“[Dr. Salgia] was so excited. I could hear him smiling when he told me he had great news, that we had this treatment and I could take it in pill form! I think I was as shocked as I was the day I learned I had cancer.”
— Tabitha Paccione
When Tabitha Paccione went from great health to coughing fits and severe fatigue in 2015, doctors couldn’t figure out why. For 10 months, she endured a series of misdiagnoses and treatments, with no success.
Then, a scan turned up a two-inch tumor on Tabitha’s left lung. Worse news followed. The disease had spread to her bones, liver, lymph nodes and brain.
Tabitha, 35 years old at the time and a nonsmoker, reached out for help to City of Hope, a National Cancer Institute-designated comprehensive cancer center.

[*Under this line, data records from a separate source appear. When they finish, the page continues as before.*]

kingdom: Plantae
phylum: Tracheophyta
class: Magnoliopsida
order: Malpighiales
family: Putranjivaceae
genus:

She connected with Ravi Salgia, M.D., Ph.D., an international leader in precision medicine for lung cancer — customizing therapy based on the genetic signatures of each patient and their disease.
Where early testing and interpretation had failed her, precision medicine came through. Salgia identified a rare mutation that triggered her cancer. There were a pair of drugs shown by research to be especially effective in targeting it.
The second medicine was a success. Tabitha felt better within weeks. And eventually, the cancer was gone altogether.